§ **EXERCISE OBJECTIVE**: Below are some entries. Copy each line that holds the string "KiCad".

§ **DATA SUPPLIED**:
***
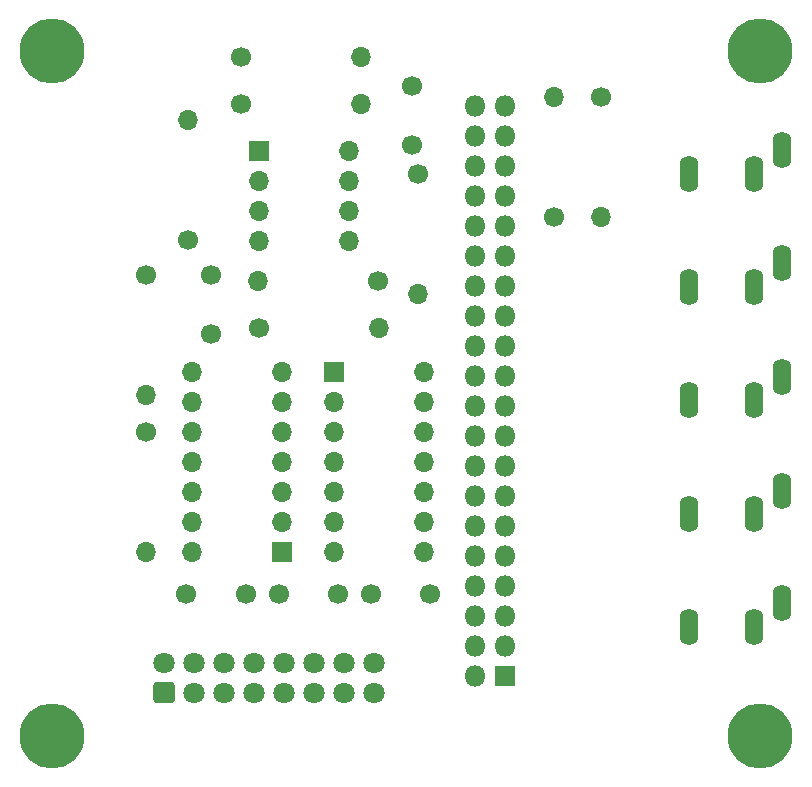
<source format=gbr>
G04 #@! TF.GenerationSoftware,KiCad,Pcbnew,(5.1.6)-1*
G04 #@! TF.CreationDate,2020-11-07T02:00:21+01:00*
G04 #@! TF.ProjectId,Mouse module 2,4d6f7573-6520-46d6-9f64-756c6520322e,rev?*
G04 #@! TF.SameCoordinates,Original*
G04 #@! TF.FileFunction,Soldermask,Top*
G04 #@! TF.FilePolarity,Negative*
%FSLAX46Y46*%
G04 Gerber Fmt 4.6, Leading zero omitted, Abs format (unit mm)*
G04 Created by KiCad (PCBNEW (5.1.6)-1) date 2020-11-07 02:00:21*
%MOMM*%
%LPD*%
G01*
G04 APERTURE LIST*
%ADD10O,1.608000X3.116000*%
%ADD11C,1.700000*%
%ADD12C,5.500000*%
%ADD13O,1.800000X1.800000*%
%ADD14R,1.800000X1.800000*%
%ADD15C,1.800000*%
%ADD16O,1.700000X1.700000*%
%ADD17R,1.700000X1.700000*%
G04 APERTURE END LIST*
D10*
X85338000Y-70300000D03*
X82938000Y-72300000D03*
X77438000Y-72300000D03*
X85338000Y-60750000D03*
X82938000Y-62750000D03*
X77438000Y-62750000D03*
X85338000Y-51100000D03*
X82938000Y-53100000D03*
X77438000Y-53100000D03*
X85338000Y-41500000D03*
X82938000Y-43500000D03*
X77438000Y-43500000D03*
X85338000Y-31900000D03*
X82938000Y-33900000D03*
X77438000Y-33900000D03*
D11*
X55500000Y-69500000D03*
X50500000Y-69500000D03*
X42700000Y-69500000D03*
X47700000Y-69500000D03*
X37000000Y-47500000D03*
X37000000Y-42500000D03*
X34900000Y-69500000D03*
X39900000Y-69500000D03*
X54000000Y-31500000D03*
X54000000Y-26500000D03*
D12*
X23500000Y-23500000D03*
X23500000Y-81500000D03*
X83500000Y-81500000D03*
X83500000Y-23500000D03*
D13*
X59310000Y-28140000D03*
X61850000Y-28140000D03*
X59310000Y-30680000D03*
X61850000Y-30680000D03*
X59310000Y-33220000D03*
X61850000Y-33220000D03*
X59310000Y-35760000D03*
X61850000Y-35760000D03*
X59310000Y-38300000D03*
X61850000Y-38300000D03*
X59310000Y-40840000D03*
X61850000Y-40840000D03*
X59310000Y-43380000D03*
X61850000Y-43380000D03*
X59310000Y-45920000D03*
X61850000Y-45920000D03*
X59310000Y-48460000D03*
X61850000Y-48460000D03*
X59310000Y-51000000D03*
X61850000Y-51000000D03*
X59310000Y-53540000D03*
X61850000Y-53540000D03*
X59310000Y-56080000D03*
X61850000Y-56080000D03*
X59310000Y-58620000D03*
X61850000Y-58620000D03*
X59310000Y-61160000D03*
X61850000Y-61160000D03*
X59310000Y-63700000D03*
X61850000Y-63700000D03*
X59310000Y-66240000D03*
X61850000Y-66240000D03*
X59310000Y-68780000D03*
X61850000Y-68780000D03*
X59310000Y-71320000D03*
X61850000Y-71320000D03*
X59310000Y-73860000D03*
X61850000Y-73860000D03*
X59310000Y-76400000D03*
D14*
X61850000Y-76400000D03*
D15*
X50780000Y-75310000D03*
X48240000Y-75310000D03*
X45700000Y-75310000D03*
X43160000Y-75310000D03*
X40620000Y-75310000D03*
X38080000Y-75310000D03*
X35540000Y-75310000D03*
X33000000Y-75310000D03*
X50780000Y-77850000D03*
X48240000Y-77850000D03*
X45700000Y-77850000D03*
X43160000Y-77850000D03*
X40620000Y-77850000D03*
X38080000Y-77850000D03*
X35540000Y-77850000D03*
G36*
G01*
X33635294Y-78750000D02*
X32364706Y-78750000D01*
G75*
G02*
X32100000Y-78485294I0J264706D01*
G01*
X32100000Y-77214706D01*
G75*
G02*
X32364706Y-76950000I264706J0D01*
G01*
X33635294Y-76950000D01*
G75*
G02*
X33900000Y-77214706I0J-264706D01*
G01*
X33900000Y-78485294D01*
G75*
G02*
X33635294Y-78750000I-264706J0D01*
G01*
G37*
D11*
X70000000Y-27440000D03*
D16*
X70000000Y-37600000D03*
X66000000Y-27440000D03*
D11*
X66000000Y-37600000D03*
D16*
X40940000Y-43000000D03*
D11*
X51100000Y-43000000D03*
D16*
X51160000Y-47000000D03*
D11*
X41000000Y-47000000D03*
D16*
X49660000Y-28000000D03*
D11*
X39500000Y-28000000D03*
X31500000Y-55800000D03*
D16*
X31500000Y-65960000D03*
X49660000Y-24000000D03*
D11*
X39500000Y-24000000D03*
X31500000Y-42500000D03*
D16*
X31500000Y-52660000D03*
D11*
X35000000Y-39500000D03*
D16*
X35000000Y-29340000D03*
D11*
X54500000Y-33900000D03*
D16*
X54500000Y-44060000D03*
X54970000Y-50700000D03*
X47350000Y-65940000D03*
X54970000Y-53240000D03*
X47350000Y-63400000D03*
X54970000Y-55780000D03*
X47350000Y-60860000D03*
X54970000Y-58320000D03*
X47350000Y-58320000D03*
X54970000Y-60860000D03*
X47350000Y-55780000D03*
X54970000Y-63400000D03*
X47350000Y-53240000D03*
X54970000Y-65940000D03*
D17*
X47350000Y-50700000D03*
D16*
X48620000Y-32000000D03*
X41000000Y-39620000D03*
X48620000Y-34540000D03*
X41000000Y-37080000D03*
X48620000Y-37080000D03*
X41000000Y-34540000D03*
X48620000Y-39620000D03*
D17*
X41000000Y-32000000D03*
X43000000Y-65950000D03*
D16*
X35380000Y-50710000D03*
X43000000Y-63410000D03*
X35380000Y-53250000D03*
X43000000Y-60870000D03*
X35380000Y-55790000D03*
X43000000Y-58330000D03*
X35380000Y-58330000D03*
X43000000Y-55790000D03*
X35380000Y-60870000D03*
X43000000Y-53250000D03*
X35380000Y-63410000D03*
X43000000Y-50710000D03*
X35380000Y-65950000D03*
M02*

</source>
***
§ **ANSWER TO THE PROBLEM**:
G04 #@! TF.GenerationSoftware,KiCad,Pcbnew,(5.1.6)-1*
G04 Created by KiCad (PCBNEW (5.1.6)-1) date 2020-11-07 02:00:21*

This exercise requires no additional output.